El pianista letón, ganador del Concurso Maria Canals 2019, propuso un difícil programa con obras de Schumann y Prokófiev

El pianista letón Daumants Liepiņš, en una imagen promocional.

El pianista letón Daumants Liepiņš, en una imagen promocional. / EPC

1
Se lee en minutos
Pablo Meléndez-Haddad

Con un concierto extraordinario a cargo del pianista letón Daumants Liepiņš, ganador del Concurso Internacional de Música Maria Canals Barcelona 2019, arrancó el martes la temporada 22-23 del Palau de la Música Catalana. Con Schumann y Prokófiev en el programa, Liepiņš se reencontró con un público que, aunque no muy numeroso, se entregó a su talento, a su técnica de precisa digitación y a su contenido sentido expresivo.

Noticias relacionadas

El programa comenzó con la ‘Fantasía en Do mayor, Op. 17’ de Robert Schumann, un monumento romántico erigido en honor a Beethoven de gran exigencia. Daumants Liepiņš pudo con él sin escatimar en pedal ni en efectos, sobre todo en el comienzo del último movimiento, de conmovedora belleza, el cual estuvo bien servido aunque no llegó a emocionar a pesar del evidente dominio del intérprete.

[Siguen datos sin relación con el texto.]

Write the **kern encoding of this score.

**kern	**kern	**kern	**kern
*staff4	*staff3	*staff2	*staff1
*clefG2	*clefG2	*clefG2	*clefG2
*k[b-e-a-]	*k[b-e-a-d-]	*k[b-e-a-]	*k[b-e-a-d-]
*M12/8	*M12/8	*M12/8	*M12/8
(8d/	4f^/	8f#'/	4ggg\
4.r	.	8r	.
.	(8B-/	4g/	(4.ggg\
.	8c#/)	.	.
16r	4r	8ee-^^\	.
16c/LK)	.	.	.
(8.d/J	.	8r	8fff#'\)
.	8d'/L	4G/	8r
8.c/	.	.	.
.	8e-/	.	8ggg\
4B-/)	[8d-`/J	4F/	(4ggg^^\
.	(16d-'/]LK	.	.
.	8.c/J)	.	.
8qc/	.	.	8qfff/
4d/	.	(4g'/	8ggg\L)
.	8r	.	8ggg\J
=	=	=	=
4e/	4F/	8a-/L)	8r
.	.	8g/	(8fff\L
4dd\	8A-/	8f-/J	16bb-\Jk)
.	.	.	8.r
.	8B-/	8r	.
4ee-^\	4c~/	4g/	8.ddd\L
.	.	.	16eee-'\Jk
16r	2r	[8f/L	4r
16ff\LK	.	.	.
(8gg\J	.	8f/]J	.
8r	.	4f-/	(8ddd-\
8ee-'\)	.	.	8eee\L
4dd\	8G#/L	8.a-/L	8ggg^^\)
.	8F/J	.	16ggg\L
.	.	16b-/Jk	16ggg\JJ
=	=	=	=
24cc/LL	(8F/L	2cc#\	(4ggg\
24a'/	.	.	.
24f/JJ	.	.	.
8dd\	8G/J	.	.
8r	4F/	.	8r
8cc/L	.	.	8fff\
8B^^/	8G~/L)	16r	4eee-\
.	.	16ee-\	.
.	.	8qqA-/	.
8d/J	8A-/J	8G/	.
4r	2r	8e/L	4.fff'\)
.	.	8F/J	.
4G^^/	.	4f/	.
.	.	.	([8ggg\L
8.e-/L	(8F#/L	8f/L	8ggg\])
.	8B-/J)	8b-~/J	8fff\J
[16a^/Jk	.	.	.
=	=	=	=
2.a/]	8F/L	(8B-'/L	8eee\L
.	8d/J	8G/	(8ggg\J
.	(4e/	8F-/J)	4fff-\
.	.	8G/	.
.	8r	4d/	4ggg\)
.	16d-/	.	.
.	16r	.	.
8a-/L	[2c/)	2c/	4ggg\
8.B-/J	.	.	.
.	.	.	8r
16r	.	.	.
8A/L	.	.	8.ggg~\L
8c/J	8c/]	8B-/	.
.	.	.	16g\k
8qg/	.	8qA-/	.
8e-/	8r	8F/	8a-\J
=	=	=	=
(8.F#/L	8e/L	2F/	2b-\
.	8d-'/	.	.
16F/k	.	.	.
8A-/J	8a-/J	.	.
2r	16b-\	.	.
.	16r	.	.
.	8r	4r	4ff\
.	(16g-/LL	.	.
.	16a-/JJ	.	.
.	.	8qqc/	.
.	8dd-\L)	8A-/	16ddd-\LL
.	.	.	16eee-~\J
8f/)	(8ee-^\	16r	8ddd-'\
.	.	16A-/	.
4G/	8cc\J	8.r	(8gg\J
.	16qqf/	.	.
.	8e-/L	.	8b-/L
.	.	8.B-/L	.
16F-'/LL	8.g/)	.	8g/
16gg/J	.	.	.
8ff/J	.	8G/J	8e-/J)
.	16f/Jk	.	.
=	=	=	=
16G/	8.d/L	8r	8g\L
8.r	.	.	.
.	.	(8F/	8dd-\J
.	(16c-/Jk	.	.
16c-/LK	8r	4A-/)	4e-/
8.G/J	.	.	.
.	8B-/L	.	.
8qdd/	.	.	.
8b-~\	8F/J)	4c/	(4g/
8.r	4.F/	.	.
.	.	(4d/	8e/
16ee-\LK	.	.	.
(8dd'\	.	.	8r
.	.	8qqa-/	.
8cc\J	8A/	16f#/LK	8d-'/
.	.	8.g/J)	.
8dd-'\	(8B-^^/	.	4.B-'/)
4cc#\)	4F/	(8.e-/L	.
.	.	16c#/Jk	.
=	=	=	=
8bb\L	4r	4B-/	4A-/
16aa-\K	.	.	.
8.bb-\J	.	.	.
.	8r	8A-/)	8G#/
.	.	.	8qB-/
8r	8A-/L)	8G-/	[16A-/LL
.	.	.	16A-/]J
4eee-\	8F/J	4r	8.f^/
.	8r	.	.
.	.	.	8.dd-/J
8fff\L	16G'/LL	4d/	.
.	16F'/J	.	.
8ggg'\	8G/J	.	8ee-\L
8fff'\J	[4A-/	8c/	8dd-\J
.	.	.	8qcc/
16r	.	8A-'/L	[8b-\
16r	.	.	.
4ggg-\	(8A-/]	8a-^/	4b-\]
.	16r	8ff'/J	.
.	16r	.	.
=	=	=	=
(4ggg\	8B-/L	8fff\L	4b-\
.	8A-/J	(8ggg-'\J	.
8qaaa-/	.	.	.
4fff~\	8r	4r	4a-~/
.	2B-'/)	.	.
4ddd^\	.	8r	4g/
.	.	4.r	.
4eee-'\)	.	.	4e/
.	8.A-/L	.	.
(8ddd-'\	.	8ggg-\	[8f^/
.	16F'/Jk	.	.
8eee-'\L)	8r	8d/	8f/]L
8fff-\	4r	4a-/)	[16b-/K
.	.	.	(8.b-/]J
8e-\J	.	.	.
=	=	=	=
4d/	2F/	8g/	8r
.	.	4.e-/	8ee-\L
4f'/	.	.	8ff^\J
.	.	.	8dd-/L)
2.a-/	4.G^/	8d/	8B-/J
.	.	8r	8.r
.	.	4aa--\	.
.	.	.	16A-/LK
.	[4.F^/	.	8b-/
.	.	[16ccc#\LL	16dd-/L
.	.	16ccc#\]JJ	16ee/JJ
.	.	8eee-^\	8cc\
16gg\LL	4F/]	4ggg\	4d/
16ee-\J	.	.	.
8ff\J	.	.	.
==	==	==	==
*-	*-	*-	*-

En cambio en el rítmico y marcial tiempo central alcanzó cotas de absoluto virtuoso.

La dificultad técnica e interpretativa del programa escogido por el pianista continuo de mano de Serguei Prokófiev y de su imposible y definitoria ‘Sonata núm. 8 en Si bemol mayor, Op. 84’, una obra de madurez que el autor comenzó a componer conjuntamente con la sexta y séptima sonatas, llegando a esbozar una decena de movimientos a la vez. Resulta curioso constar que parte del material temático de la obra proviene de una banda sonora cinematográfica concebida por el propio Prokófiev. El fraseo algo errático y las asperezas rítmicas del primer movimiento estuvieron siempre controlados en manos del intérprete letón, una proeza que ya es en sí misma un triunfo. Liepiņš contrastó todo ello con la aparente dulzura del inquietante ‘Andante sognando’, muy bien digerido y con todas las voces muy presentes. La apoteosis del ‘Vivace’ final llegó con sentido del equilibrio, pero siempre al servicio del espectáculo.